*** Begin section ***

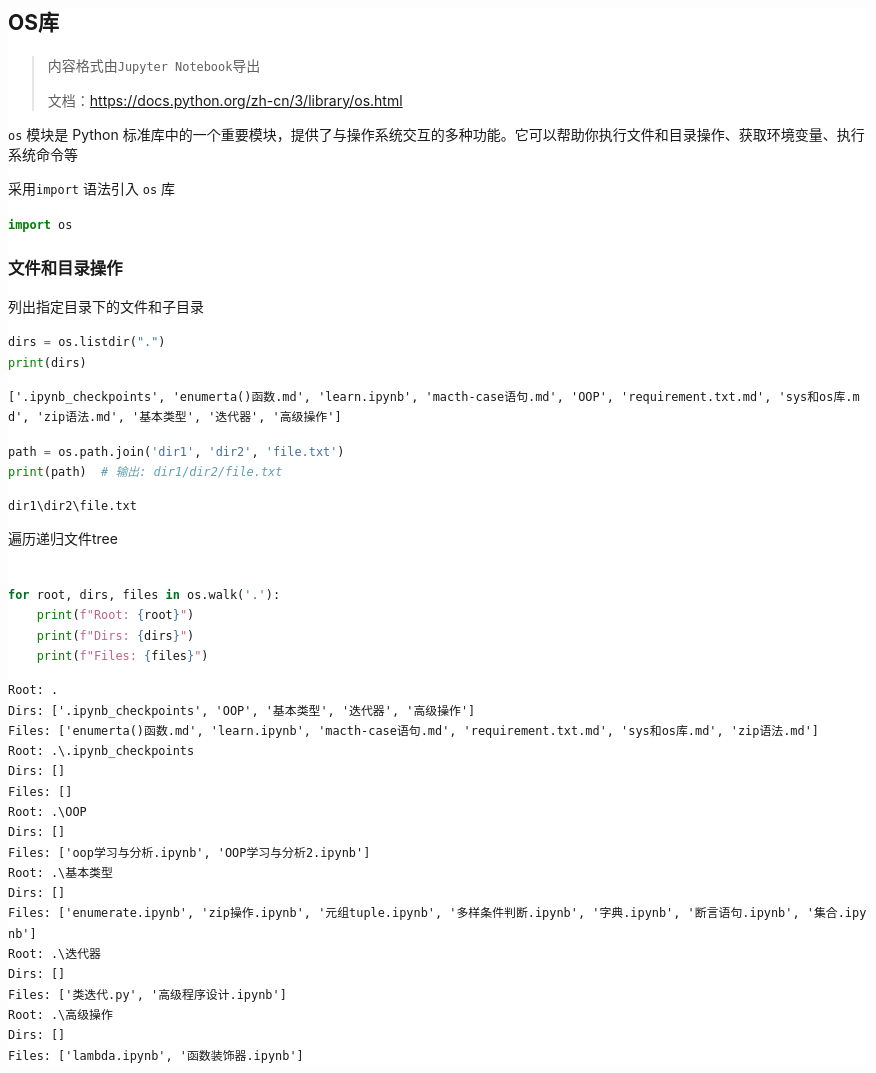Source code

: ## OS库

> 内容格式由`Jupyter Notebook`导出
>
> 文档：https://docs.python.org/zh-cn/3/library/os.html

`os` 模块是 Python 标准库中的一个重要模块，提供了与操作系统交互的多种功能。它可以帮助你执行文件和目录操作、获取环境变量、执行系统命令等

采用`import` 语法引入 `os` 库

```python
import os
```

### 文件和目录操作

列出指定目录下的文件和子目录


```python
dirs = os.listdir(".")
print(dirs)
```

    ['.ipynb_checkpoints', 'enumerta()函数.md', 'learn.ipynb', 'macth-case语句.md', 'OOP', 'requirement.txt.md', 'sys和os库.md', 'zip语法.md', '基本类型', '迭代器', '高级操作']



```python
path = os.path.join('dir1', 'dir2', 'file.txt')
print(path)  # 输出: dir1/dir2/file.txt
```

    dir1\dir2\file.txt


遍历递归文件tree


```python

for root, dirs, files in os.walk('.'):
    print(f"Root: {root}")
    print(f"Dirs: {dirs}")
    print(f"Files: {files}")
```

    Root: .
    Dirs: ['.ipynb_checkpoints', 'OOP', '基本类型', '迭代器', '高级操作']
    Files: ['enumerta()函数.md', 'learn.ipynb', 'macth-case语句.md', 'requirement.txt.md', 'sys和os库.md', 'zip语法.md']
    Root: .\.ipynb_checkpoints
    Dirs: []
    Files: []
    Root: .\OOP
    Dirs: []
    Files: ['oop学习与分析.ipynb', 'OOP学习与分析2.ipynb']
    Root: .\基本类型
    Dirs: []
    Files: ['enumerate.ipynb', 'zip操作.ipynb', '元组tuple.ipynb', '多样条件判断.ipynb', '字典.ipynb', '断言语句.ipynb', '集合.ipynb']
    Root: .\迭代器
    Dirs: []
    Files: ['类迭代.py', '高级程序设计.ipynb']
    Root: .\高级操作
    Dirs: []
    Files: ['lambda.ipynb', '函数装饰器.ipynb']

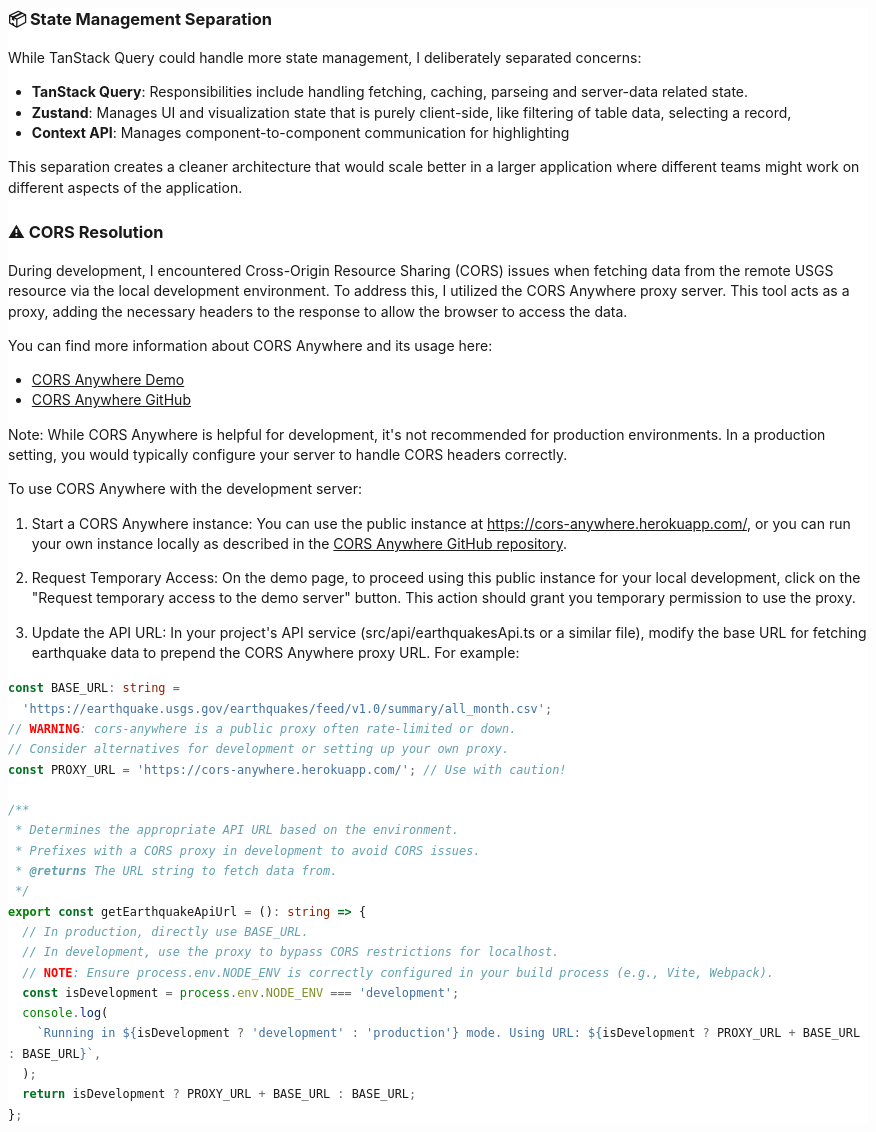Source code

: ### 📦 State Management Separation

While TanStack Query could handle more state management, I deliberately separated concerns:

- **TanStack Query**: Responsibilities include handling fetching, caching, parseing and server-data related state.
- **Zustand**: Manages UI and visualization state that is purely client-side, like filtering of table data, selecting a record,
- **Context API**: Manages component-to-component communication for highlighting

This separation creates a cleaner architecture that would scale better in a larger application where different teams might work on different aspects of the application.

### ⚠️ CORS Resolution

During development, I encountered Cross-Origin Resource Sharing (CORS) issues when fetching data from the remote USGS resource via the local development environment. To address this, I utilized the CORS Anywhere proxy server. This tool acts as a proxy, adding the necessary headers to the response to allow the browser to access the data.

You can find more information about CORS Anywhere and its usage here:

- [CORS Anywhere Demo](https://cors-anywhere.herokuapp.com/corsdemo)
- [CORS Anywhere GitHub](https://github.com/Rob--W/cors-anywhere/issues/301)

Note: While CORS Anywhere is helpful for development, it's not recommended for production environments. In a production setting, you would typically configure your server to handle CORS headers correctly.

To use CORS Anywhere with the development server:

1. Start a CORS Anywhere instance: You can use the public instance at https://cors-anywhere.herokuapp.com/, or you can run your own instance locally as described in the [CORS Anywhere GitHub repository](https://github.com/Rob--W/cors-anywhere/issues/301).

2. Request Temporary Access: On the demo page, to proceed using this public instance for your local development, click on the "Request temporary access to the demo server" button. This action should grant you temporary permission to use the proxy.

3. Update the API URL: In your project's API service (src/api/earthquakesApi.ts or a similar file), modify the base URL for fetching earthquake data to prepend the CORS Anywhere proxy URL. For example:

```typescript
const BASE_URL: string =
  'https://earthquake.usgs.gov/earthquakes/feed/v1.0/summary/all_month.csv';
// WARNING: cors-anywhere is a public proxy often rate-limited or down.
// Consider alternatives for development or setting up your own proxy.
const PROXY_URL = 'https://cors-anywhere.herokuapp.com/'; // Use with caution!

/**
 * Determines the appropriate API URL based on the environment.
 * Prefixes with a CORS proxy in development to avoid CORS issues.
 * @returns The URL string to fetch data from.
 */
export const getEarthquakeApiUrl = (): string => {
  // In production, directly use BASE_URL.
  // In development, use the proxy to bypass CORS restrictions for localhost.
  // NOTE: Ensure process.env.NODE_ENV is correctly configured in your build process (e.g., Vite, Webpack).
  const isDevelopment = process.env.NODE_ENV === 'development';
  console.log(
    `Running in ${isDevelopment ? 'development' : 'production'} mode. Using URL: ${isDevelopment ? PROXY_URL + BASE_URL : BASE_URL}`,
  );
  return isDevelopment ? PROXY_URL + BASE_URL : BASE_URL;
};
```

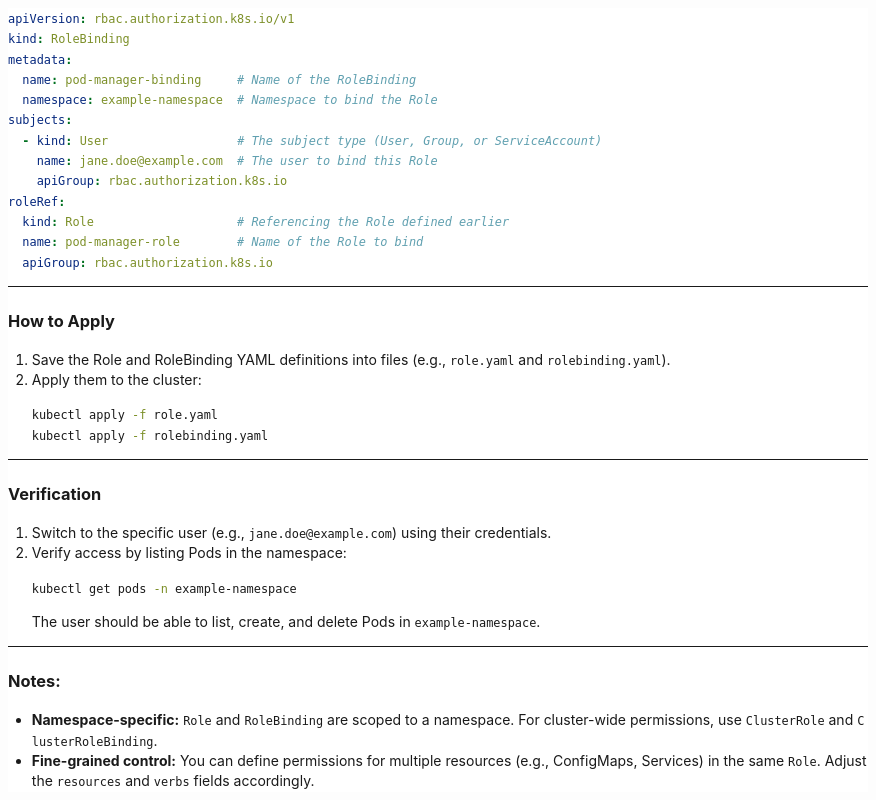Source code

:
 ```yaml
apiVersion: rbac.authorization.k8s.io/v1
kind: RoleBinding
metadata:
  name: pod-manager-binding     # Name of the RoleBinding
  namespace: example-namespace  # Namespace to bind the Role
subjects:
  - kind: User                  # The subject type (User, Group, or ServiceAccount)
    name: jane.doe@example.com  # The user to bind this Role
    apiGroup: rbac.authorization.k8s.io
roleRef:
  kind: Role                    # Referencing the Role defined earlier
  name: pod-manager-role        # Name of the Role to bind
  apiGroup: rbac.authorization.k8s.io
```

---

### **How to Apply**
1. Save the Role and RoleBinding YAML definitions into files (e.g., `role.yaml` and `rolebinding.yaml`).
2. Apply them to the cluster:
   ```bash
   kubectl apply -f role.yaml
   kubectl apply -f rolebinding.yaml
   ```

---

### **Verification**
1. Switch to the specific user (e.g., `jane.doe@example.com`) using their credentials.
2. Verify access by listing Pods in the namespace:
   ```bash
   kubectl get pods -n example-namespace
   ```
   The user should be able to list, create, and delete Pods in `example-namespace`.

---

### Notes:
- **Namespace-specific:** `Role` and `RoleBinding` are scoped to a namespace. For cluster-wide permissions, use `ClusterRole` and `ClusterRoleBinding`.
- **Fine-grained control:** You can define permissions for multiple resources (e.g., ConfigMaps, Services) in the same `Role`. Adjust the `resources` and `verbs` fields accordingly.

*** End section ***

• **EXERCISE**
Copy all lines from the data that hold the word "permissions".

• **OUTPUT OF THE TASK**
- **Namespace-specific:** `Role` and `RoleBinding` are scoped to a namespace. For cluster-wide permissions, use `ClusterRole` and `ClusterRoleBinding`.
- **Fine-grained control:** You can define permissions for multiple resources (e.g., ConfigMaps, Services) in the same `Role`. Adjust the `resources` and `verbs` fields accordingly.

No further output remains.